Since the survey result is already saved in the csv file, which we renamed as “raw_survey_data.csv” under the “data” directory. For processed datasets, we saved them in the binary form, e.g. “tidy_survey_data.rda”, which can be imported into the workspace by using load command in R.

3.2 Issues in dataset

The detailed description can be found in the “Column Info” table of “Data Dictionary.xlsx” file in the data folder. Though most columns are well defined and ready to use, we still need to deal with two specific issues:

  1. There are survey questions where each participant may choose several answers for a single question. The raw data encoded each choice to a seperate column, where the value can only be 0 or 1. In other words, instead of assigning one column to one question, the original data file stored this problem in a binary encoding form, which is “dirty” in the sense of tabular data representation. Therefore, a more preferred representation would be merging all these columns into one column to keep the dataset “clean”. An example for this issue would be Q22a-22e, which asked “Which of the following modes of transportation do you use to get around the city?”, and every possible transportation mode was encoded as a binary column.

  2. For those columns mentioned in issue 1, the name of each choice is not contained in the csv file. Therefore, we need to query the column info in the xslx data dictionary file to get the exact name for every choice. Take Q22a-22e for example, the actual choices should be “Subway”, “Local bus” etc. Fortunately, all these columns are saved in a unified form, where each choice is appended after the wording of the survey question. Therefore, only string manipulations are required to extract those choices.

3.3 Data cleaning solutions

In order to solve the first issue, we create a function called “one_hot_to_factor” in “clean_data.Rmd”. When providing several columns covering all possible choices of a survey question and a corresponding choices dict as input, this function can help transform all these columns into a new column using nested list as its value. The basic logic would be first combining all these column into one with binary vector as its value. Then applying this one hot mapping on the choices dict would provide a character vector for each row, which contains all choices a participant selected in this question. And we are done. Note that nested list can not be saved in a normal csv file, therefore we use a binary data file to save it. To extract value from the nested list, the “unnest” function in “dplyr” package would be of great help.
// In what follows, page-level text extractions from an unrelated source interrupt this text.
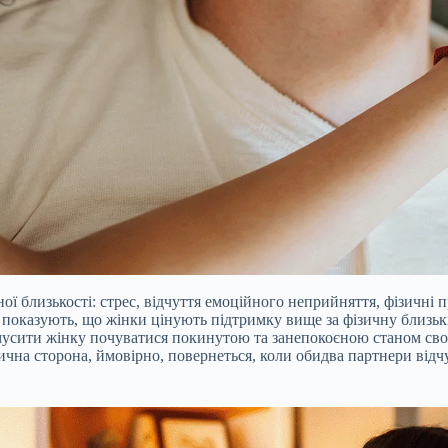
ї близькості: стрес, відчуття емоційного неприйняття, фізичні 
оказують, що жінки цінують підтримку вище за фізичну близькіс
змусити жінку почуватися покинутою та занепокоєною станом сво
ізична сторона, ймовірно, повернеться, коли обидва партнери ві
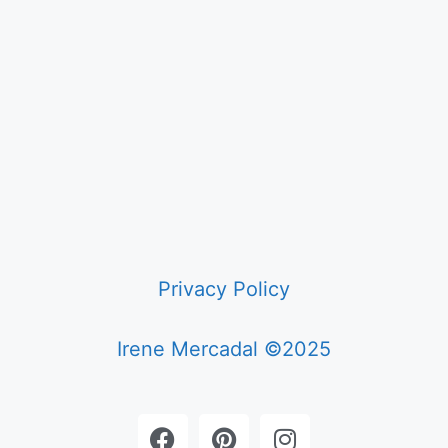
Privacy Policy
Irene Mercadal ©2025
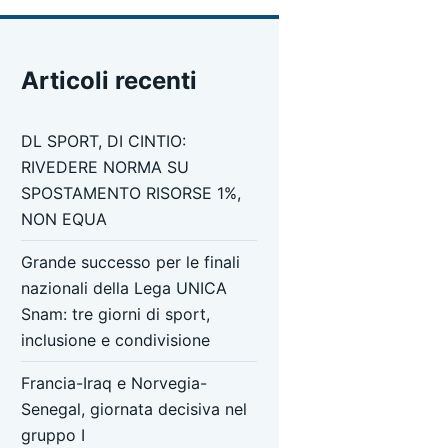
Articoli recenti
DL SPORT, DI CINTIO:
RIVEDERE NORMA SU
SPOSTAMENTO RISORSE 1%,
NON EQUA
Grande successo per le finali
nazionali della Lega UNICA
Snam: tre giorni di sport,
inclusione e condivisione
Francia-Iraq e Norvegia-
Senegal, giornata decisiva nel
gruppo I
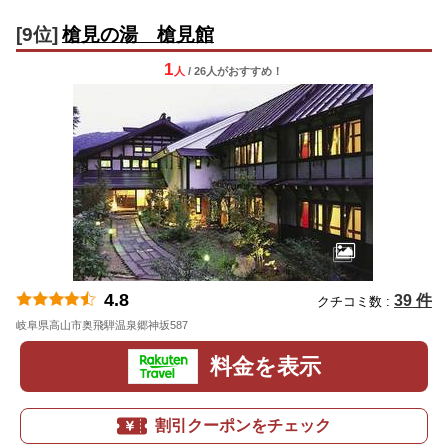
[9位]
槍見の湯 槍見館
1
人
/ 26人
が
おすすめ！
4.8
39 件
クチコミ数 :
岐阜県高山市奥飛騨温泉郷神坂587
地図
料金を表示
割引クーポンをチェック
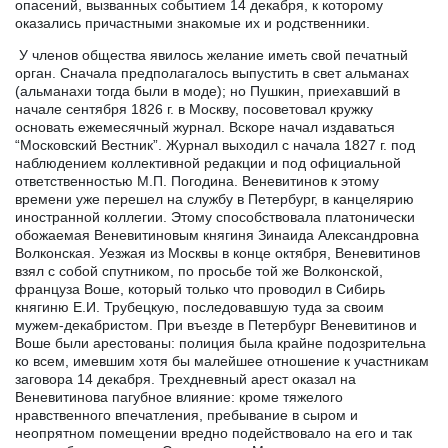
опасений, вызванных событием 14 декабря, к которому
оказались причастными знакомые их и родственники.
У членов общества явилось желание иметь свой печатный
орган. Сначала предполагалось выпустить в свет альманах
(альманахи тогда были в моде); но Пушкин, приехавший в
начале сентября 1826 г. в Москву, посоветовал кружку
основать ежемесячный журнал. Вскоре начал издаваться
“Московский Вестник”. Журнал выходил с начала 1827 г. под
наблюдением коллективной редакции и под официальной
ответственностью М.П. Погодина. Веневитинов к этому
времени уже перешел на службу в Петербург, в канцелярию
иностранной коллегии. Этому способствовала платонически
обожаемая Веневитиновым княгиня Зинаида Александровна
Волконская. Уезжая из Москвы в конце октября, Веневитинов
взял с собой спутником, по просьбе той же Волконской,
француза Воше, который только что проводил в Сибирь
княгиню Е.И. Трубецкую, последовавшую туда за своим
мужем-декабристом. При въезде в Петербург Веневитинов и
Воше были арестованы: полиция была крайне подозрительна
ко всем, имевшим хотя бы малейшее отношение к участникам
заговора 14 декабря. Трехдневный арест оказал на
Веневитинова пагубное влияние: кроме тяжелого
нравственного впечатления, пребывание в сыром и
неопрятном помещении вредно подействовало на его и так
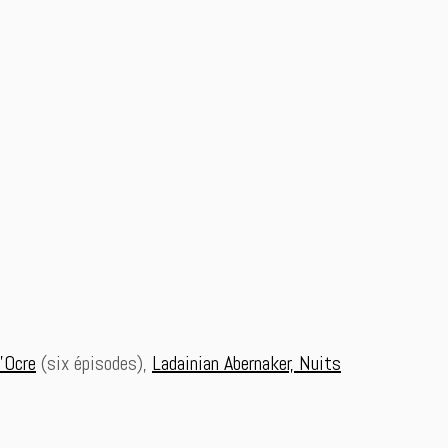
’Ocre
(six épisodes),
Ladainian Abernaker, Nuits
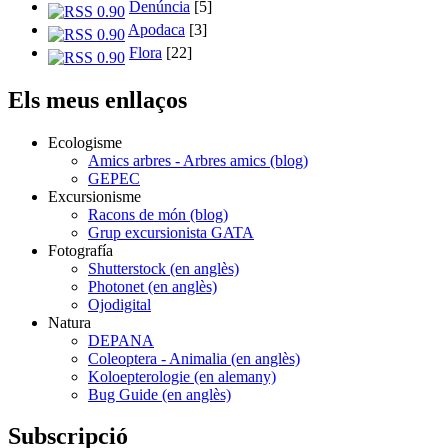
Denúncia
[5]
Apodaca
[3]
Flora
[22]
Els meus enllaços
Ecologisme
Amics arbres - Arbres amics (blog)
GEPEC
Excursionisme
Racons de món (blog)
Grup excursionista GATA
Fotografía
Shutterstock (en anglès)
Photonet (en anglès)
Ojodigital
Natura
DEPANA
Coleoptera - Animalia (en anglès)
Koloepterologie (en alemany)
Bug Guide (en anglès)
Subscripció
For the second issue, we also create a function called “parse_column_description”, which takes a prefix (i.e., the wording of a specific survey question) as input, and it will start searching for it in all column names. After removing the prefix for each matched column names, we get the choices dict required in the previous step.

With these two functions, we can transform those “dirty” columns to “tidy” ones with few lines of code. There are also columns that are encoded using number as levels, e.g., qrace which stands for the race of a participant. Though not very human readable at first sight, when we plot those columns out, we can manually query the data dictionary file to transform those numbers to corresponding words or choices and show them in the plot. So we simply keep those columns in the tidy version of the dataset. The final output of this data cleaning phase is saved in “tidy_survey_data.rda” file under data folder.